40hp should do the jobs, but with loaded rear tire or wheel weights and wheels as wide as they well go.
Forty horsepower will spin a light duty six foot Rotary Cutter in fairly tall grass. If the grass is really tall, or particularly tough, you will need to mow in HST/LOW in order to cut it.
I recommend forty-five horsepower if you want to spin a six foot Rotary Cutter adequately in HST/MED in most conditions.
( If you will mow saplings in the woods, forty-five or fifty horsepower is necessary to power a medium or heavy duty Rotary Cutter with heavier blades and a robust tail wheel mount.)
( If you will PUSH your Rotary Cutter, which all of us do in brush, rigid, pin-adjustable Lower Link stabilizers are essential. Also called telescoping Lower Link stabilizers. Turnbuckle/chain stabilizers break easily when PUSHING loads.)
Rear tires filled 3/4 with liquid lowers the center of gravity of the tractor, making it more stable on slopes.
Heavier tractors are more stable than light tractors. Heavier tractors have wider wheel stance and larger tires on the wheels. Heavier tractors have more inertia, helping stability when heavy loads are lifted in the FEL on sloping ground. I suggest a tractor with a bare tractor weight of 4,000 pounds or more. Such tractors are fairly uniformly 66" wide with R1/ag tires, 70" wide with R4/industrial tires.
Buy a 10' stick of 1-1/4" PVC pipe. Cut it 70" wide. Mark it with tape at 66" wide. Walk around your property checking gate widths with pipe. Walk in the woods, considering space between trees you wish to preserve.
A light tractor can drag logs from the rear/center drawbar but the logs get dirty. Dirty logs dull saw chains in less than one minute. To transport logs cleanly you need to lift logs with FEL with Debris Forks, Pallet Forks, or a Grapple.
Four wheel drive is essential on slopes. Tractors only have brakes on the rear wheels. Without four wheel drive braking is inadequate on hills.
Counterbalance mounted on the Three Point Hitch is essential when lifting or moving loads with the Front End Loader.
There is nothing wrong with Kioti nor LS. It is an open question if TYM will be viable in the USA over the long term.
I am on my third tractor. My first two tractors were basic. At age 67 years I purchased a Kubota 'Grand L' with DeLuxe kit standard. Money well spent. Two years ago at the SE Ag Expo in Moultrie, Georgia, I closely inspected the LS XR4000 series, 40 and 46-horsepower, 4,300 pounds bare tractor, many of the DeLuxe features of the Kubota Grand Ls.

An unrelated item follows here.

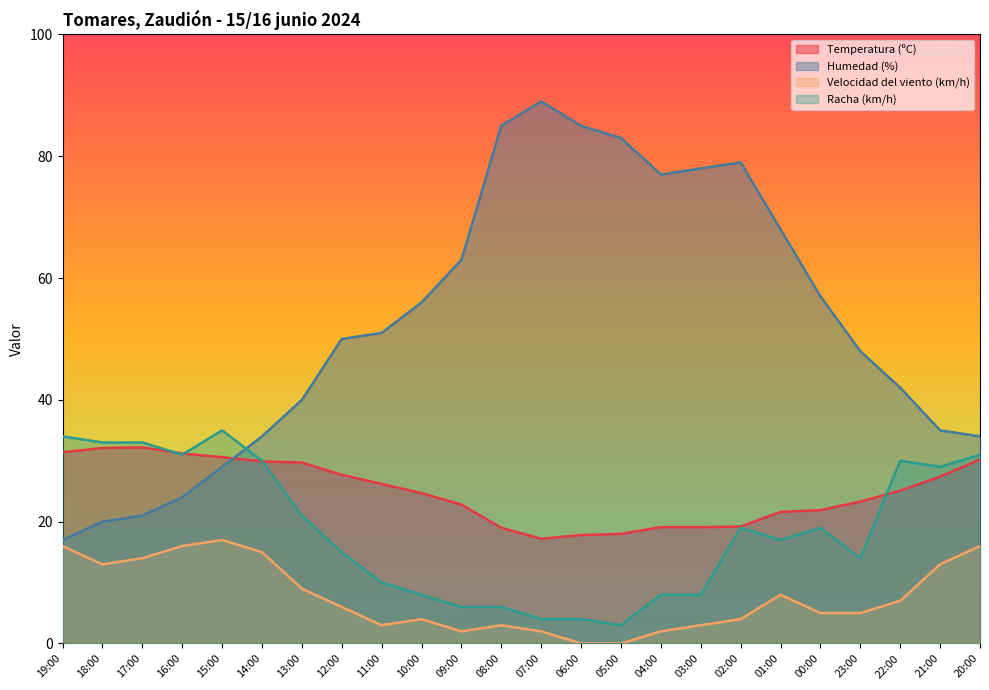

Between 09:00 and 17:00, which is larger?

17:00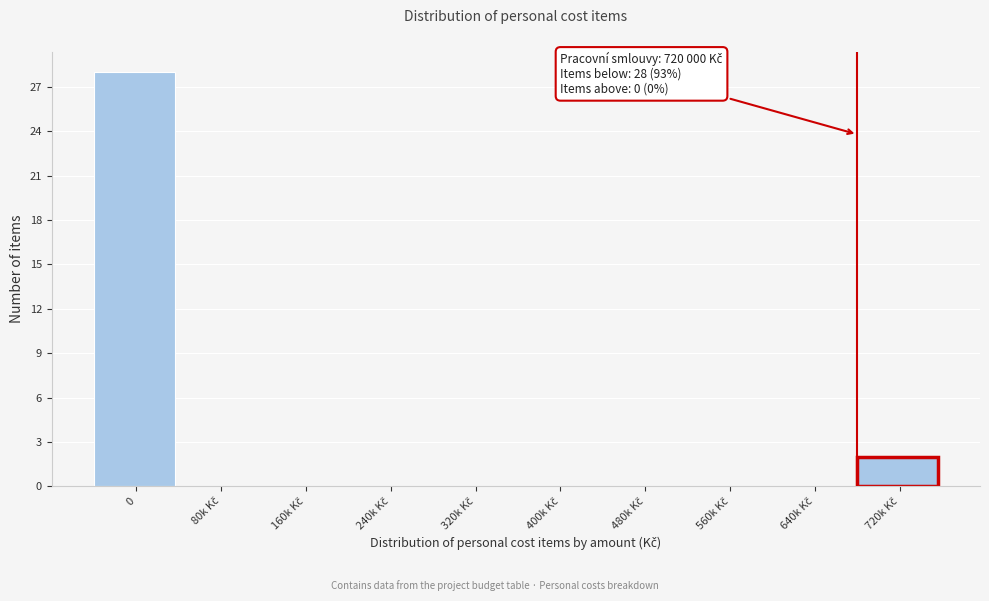

What is the greatest value displayed?

28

I was impressed. The LS brochure is before me.
I am sure Kioti has an equivalent fully featured model.
(Every winter there seem to be multiple threads on T-B-N titled "Kioti Won't Start" that are not seen for LS tractors.)
DeLuxe tractors usually offer more rear wheel width options.
R4/industrial tires are the most frequent tire choice with Loaders. R4s are wider and usually six ply, sometimes eight ply, so they squat less under heavy bucket loads. R4 six ply tire sidewalls are 50% more puncture proof than four ply tire sidewalls. Tractors with loaders often carry wood some distance over hard surface roads to a burn pile. RELATIVELY smooth R4 tires are much more comfortable and last longer on hard surface roads, relative to softer R1 "bar" tires. When 3/4 loaded, rear R4s take more fluid than R1s.
R1/ag tires are usually four ply, sometimes six ply. If TRACTION is key to your needs, R1s clearly have a traction advantage in
moist soil. PA seems to be a state where R1 vs R4 seems to be more a 50/50% split, rather than R4 85%/15% split in most markets, probably a factor of two mud seasons in PA. R1s can be spaced farther apart than R4s.
You can select the time and conditions when you grade your roads, so R1s are not essential for you. Farmers sometimes MUST get into fields to plant or harvest, regardless of soil moisture. If you decide on R1s, see if you can order six ply rather than four ply for woods work.
For tearing out brush, a Ratchet Rake bucket attachment is the optimum tool. Lots of videos on U-tube. (search: tractor ratchet rake.)